## What you need to do
How many of the lines in the material below contain the word "services"? Give the number alone.

## Extracted entries

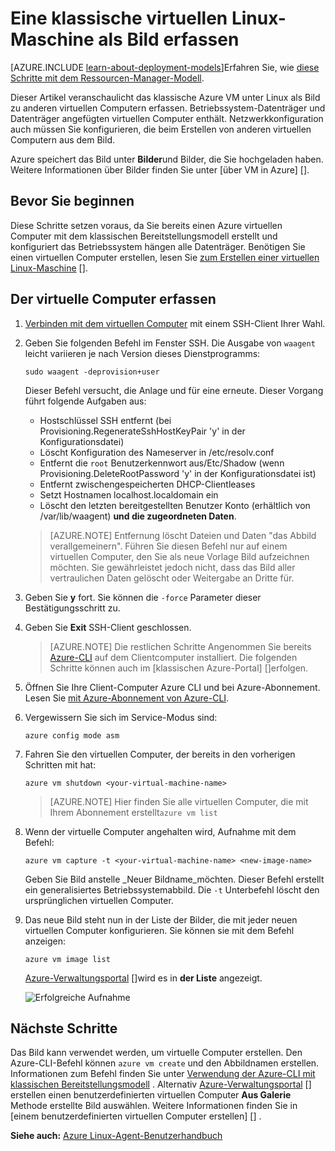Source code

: <properties
    pageTitle="Zeichnen Sie ein Abbild einer Linux VM | Microsoft Azure"
    description="Erfahren Sie, wie eine Aufnahme einer Linux-basierten Azure Virtual Machine (VM mit dem klassischen Bereitstellungsmodell erstellt)."
    services="virtual-machines-linux"
    documentationCenter=""
    authors="iainfoulds"
    manager="timlt"
    editor="tysonn"
    tags="azure-service-management"/>

<tags
    ms.service="virtual-machines-linux"
    ms.workload="infrastructure-services"
    ms.tgt_pltfrm="vm-linux"
    ms.devlang="na"
    ms.topic="article"
    ms.date="08/31/2016"
    ms.author="iainfou"/>


# <a name="how-to-capture-a-classic-linux-virtual-machine-as-an-image"></a>Eine klassische virtuellen Linux-Maschine als Bild erfassen

[AZURE.INCLUDE [learn-about-deployment-models](../../includes/learn-about-deployment-models-classic-include.md)]Erfahren Sie, wie [diese Schritte mit dem Ressourcen-Manager-Modell](virtual-machines-linux-capture-image.md).

Dieser Artikel veranschaulicht das klassische Azure VM unter Linux als Bild zu anderen virtuellen Computern erfassen. Betriebssystem-Datenträger und Datenträger angefügten virtuellen Computer enthält. Netzwerkkonfiguration auch müssen Sie konfigurieren, die beim Erstellen von anderen virtuellen Computern aus dem Bild.

Azure speichert das Bild unter **Bilder**und Bilder, die Sie hochgeladen haben. Weitere Informationen über Bilder finden Sie unter [über VM in Azure] [].

## <a name="before-you-begin"></a>Bevor Sie beginnen

Diese Schritte setzen voraus, da Sie bereits einen Azure virtuellen Computer mit dem klassischen Bereitstellungsmodell erstellt und konfiguriert das Betriebssystem hängen alle Datenträger. Benötigen Sie einen virtuellen Computer erstellen, lesen Sie [zum Erstellen einer virtuellen Linux-Maschine] [].


## <a name="capture-the-virtual-machine"></a>Der virtuelle Computer erfassen

1. [Verbinden mit dem virtuellen Computer](virtual-machines-linux-mac-create-ssh-keys.md) mit einem SSH-Client Ihrer Wahl.

2. Geben Sie folgenden Befehl im Fenster SSH. Die Ausgabe von `waagent` leicht variieren je nach Version dieses Dienstprogramms:

    `sudo waagent -deprovision+user`

    Dieser Befehl versucht, die Anlage und für eine erneute. Dieser Vorgang führt folgende Aufgaben aus:

    - Hostschlüssel SSH entfernt (bei Provisioning.RegenerateSshHostKeyPair 'y' in der Konfigurationsdatei)
    - Löscht Konfiguration des Nameserver in /etc/resolv.conf
    - Entfernt die `root` Benutzerkennwort aus/Etc/Shadow (wenn Provisioning.DeleteRootPassword 'y' in der Konfigurationsdatei ist)
    - Entfernt zwischengespeicherten DHCP-Clientleases
    - Setzt Hostnamen localhost.localdomain ein
    - Löscht den letzten bereitgestellten Benutzer Konto (erhältlich von /var/lib/waagent) **und die zugeordneten Daten**.

    >[AZURE.NOTE] Entfernung löscht Dateien und Daten "das Abbild verallgemeinern". Führen Sie diesen Befehl nur auf einem virtuellen Computer, den Sie als neue Vorlage Bild aufzeichnen möchten. Sie gewährleistet jedoch nicht, dass das Bild aller vertraulichen Daten gelöscht oder Weitergabe an Dritte für.


3. Geben Sie **y** fort. Sie können die `-force` Parameter dieser Bestätigungsschritt zu.

4. Geben Sie **Exit** SSH-Client geschlossen.

    >[AZURE.NOTE] Die restlichen Schritte Angenommen Sie bereits [Azure-CLI](../xplat-cli-install.md) auf dem Clientcomputer installiert. Die folgenden Schritte können auch im [klassischen Azure-Portal] []erfolgen.

5. Öffnen Sie Ihre Client-Computer Azure CLI und bei Azure-Abonnement. Lesen Sie [mit Azure-Abonnement von Azure-CLI](../xplat-cli-connect.md).

6. Vergewissern Sie sich im Service-Modus sind:

    `azure config mode asm`

7. Fahren Sie den virtuellen Computer, der bereits in den vorherigen Schritten mit hat:

    `azure vm shutdown <your-virtual-machine-name>`

    >[AZURE.NOTE] Hier finden Sie alle virtuellen Computer, die mit Ihrem Abonnement erstellt`azure vm list`

8. Wenn der virtuelle Computer angehalten wird, Aufnahme mit dem Befehl:

    `azure vm capture -t <your-virtual-machine-name> <new-image-name>`

    Geben Sie Bild anstelle _Neuer Bildname_möchten. Dieser Befehl erstellt ein generalisiertes Betriebssystemabbild. Die `-t` Unterbefehl löscht den ursprünglichen virtuellen Computer.

9.  Das neue Bild steht nun in der Liste der Bilder, die mit jeder neuen virtuellen Computer konfigurieren. Sie können sie mit dem Befehl anzeigen:

    `azure vm image list`

    [Azure-Verwaltungsportal] []wird es in **der Liste** angezeigt.

    ![Erfolgreiche Aufnahme](./media/virtual-machines-linux-classic-capture-image/VMCapturedImageAvailable.png)


## <a name="next-steps"></a>Nächste Schritte
Das Bild kann verwendet werden, um virtuelle Computer erstellen. Den Azure-CLI-Befehl können `azure vm create` und den Abbildnamen erstellen. Informationen zum Befehl finden Sie unter [Verwendung der Azure-CLI mit klassischen Bereitstellungsmodell](../virtual-machines-command-line-tools.md) . Alternativ [Azure-Verwaltungsportal] [] erstellen einen benutzerdefinierten virtuellen Computer **Aus Galerie** Methode erstellte Bild auswählen. Weitere Informationen finden Sie in [einem benutzerdefinierten virtuellen Computer erstellen] [] .

**Siehe auch:** [Azure Linux-Agent-Benutzerhandbuch](virtual-machines-linux-agent-user-guide.md)

[Azure-Verwaltungsportal]: http://manage.windowsazure.com
[Bilder in Azure Virtual Machine]: virtual-machines-linux-classic-about-images.md
[Erstellen Sie einen benutzerdefinierten virtuellen Computer]: virtual-machines-linux-classic-create-custom.md
[How to Attach a Data Disk to a Virtual Machine]: virtual-machines-windows-classic-attach-disk.md
[Zum Erstellen einer virtuellen Linux-Maschine]: virtual-machines-linux-classic-create-custom.md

## Written answer
2